## Work instructions:
Reproduce the records below exactly, leaving their images out.

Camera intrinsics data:
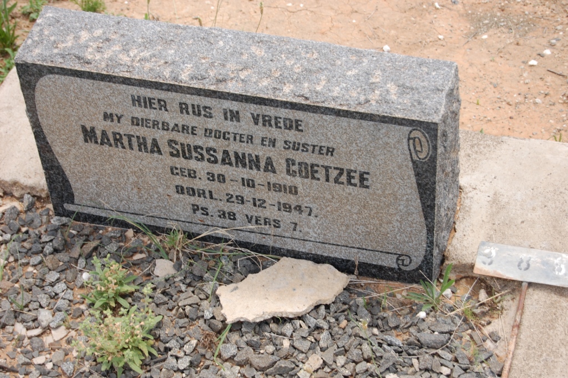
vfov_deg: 16.5
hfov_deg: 24.6
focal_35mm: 82
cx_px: 284
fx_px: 1301
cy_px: 189
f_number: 6.3
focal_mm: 55
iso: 200
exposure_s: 1/160
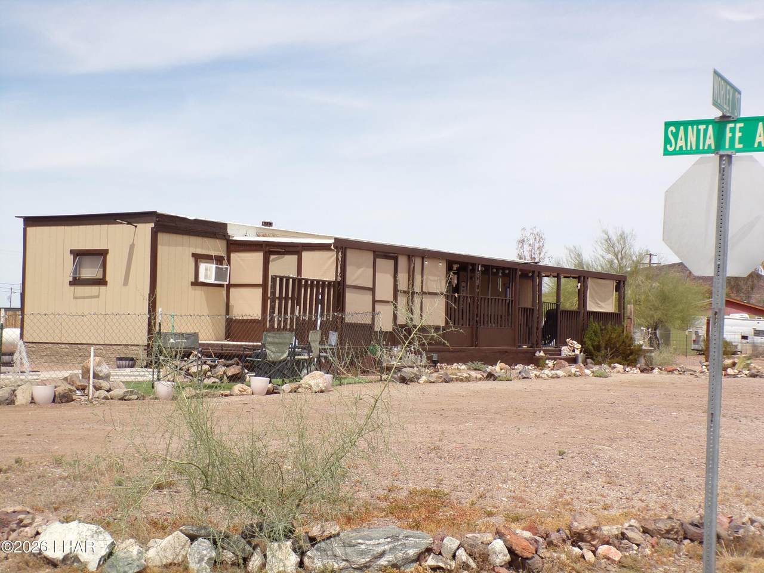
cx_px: 382
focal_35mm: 56
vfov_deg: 26.1
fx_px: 1236
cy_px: 286
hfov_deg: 34.3
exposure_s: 1/550
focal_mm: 10.1
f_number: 5.3
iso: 80
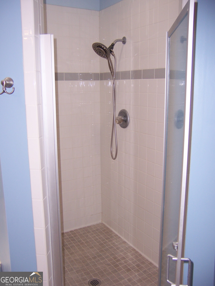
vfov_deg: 55.4
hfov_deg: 42.9
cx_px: 108
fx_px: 273
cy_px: 143
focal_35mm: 33
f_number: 2.8
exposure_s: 1/60
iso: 80
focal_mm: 5.5
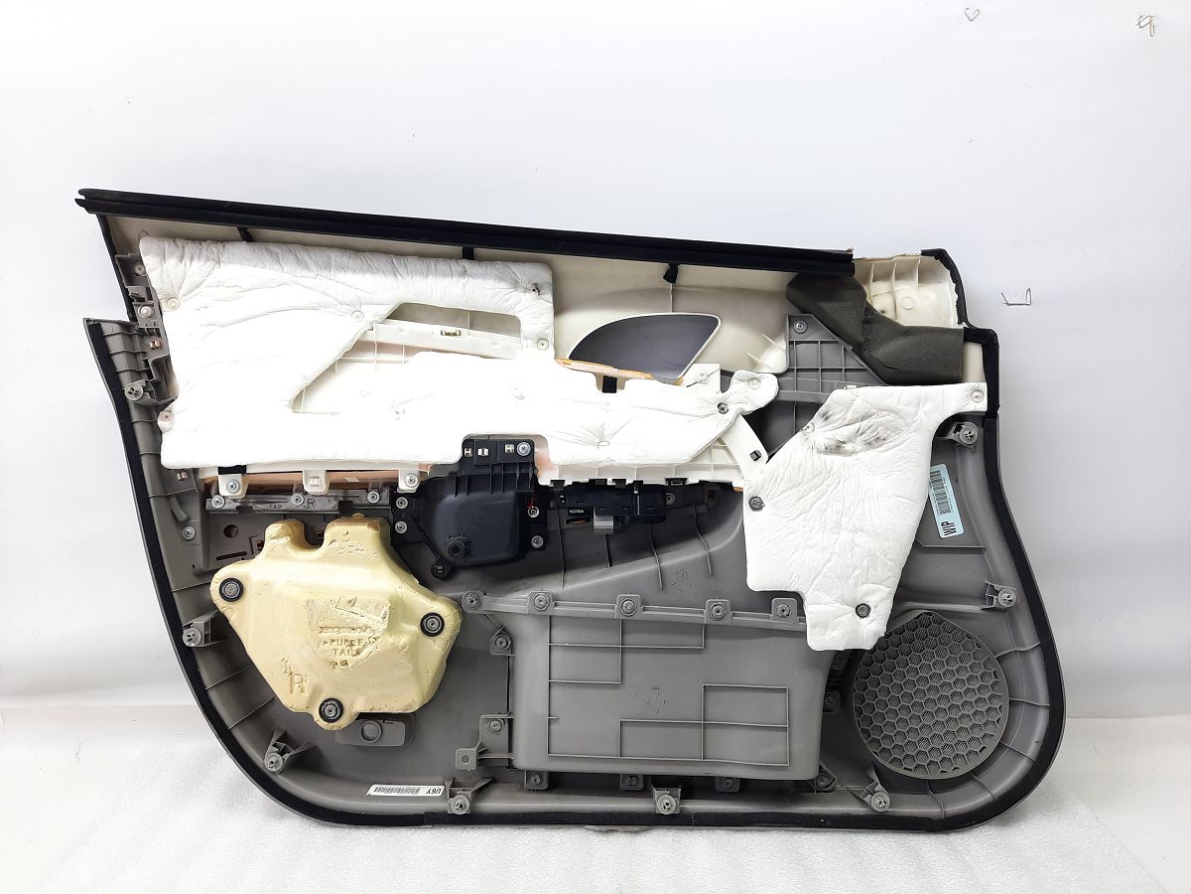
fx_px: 860
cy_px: 447
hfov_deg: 69.4
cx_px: 596
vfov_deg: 54.9
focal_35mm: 25
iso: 80
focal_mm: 4.6
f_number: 2
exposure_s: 1/50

## Your solution:
vfov_deg: 16.5
hfov_deg: 24.6
focal_35mm: 82
cx_px: 284
fx_px: 1301
cy_px: 189
f_number: 6.3
focal_mm: 55
iso: 200
exposure_s: 1/160
cx_px: 382
focal_35mm: 56
vfov_deg: 26.1
fx_px: 1236
cy_px: 286
hfov_deg: 34.3
exposure_s: 1/550
focal_mm: 10.1
f_number: 5.3
iso: 80
vfov_deg: 55.4
hfov_deg: 42.9
cx_px: 108
fx_px: 273
cy_px: 143
focal_35mm: 33
f_number: 2.8
exposure_s: 1/60
iso: 80
focal_mm: 5.5
fx_px: 860
cy_px: 447
hfov_deg: 69.4
cx_px: 596
vfov_deg: 54.9
focal_35mm: 25
iso: 80
focal_mm: 4.6
f_number: 2
exposure_s: 1/50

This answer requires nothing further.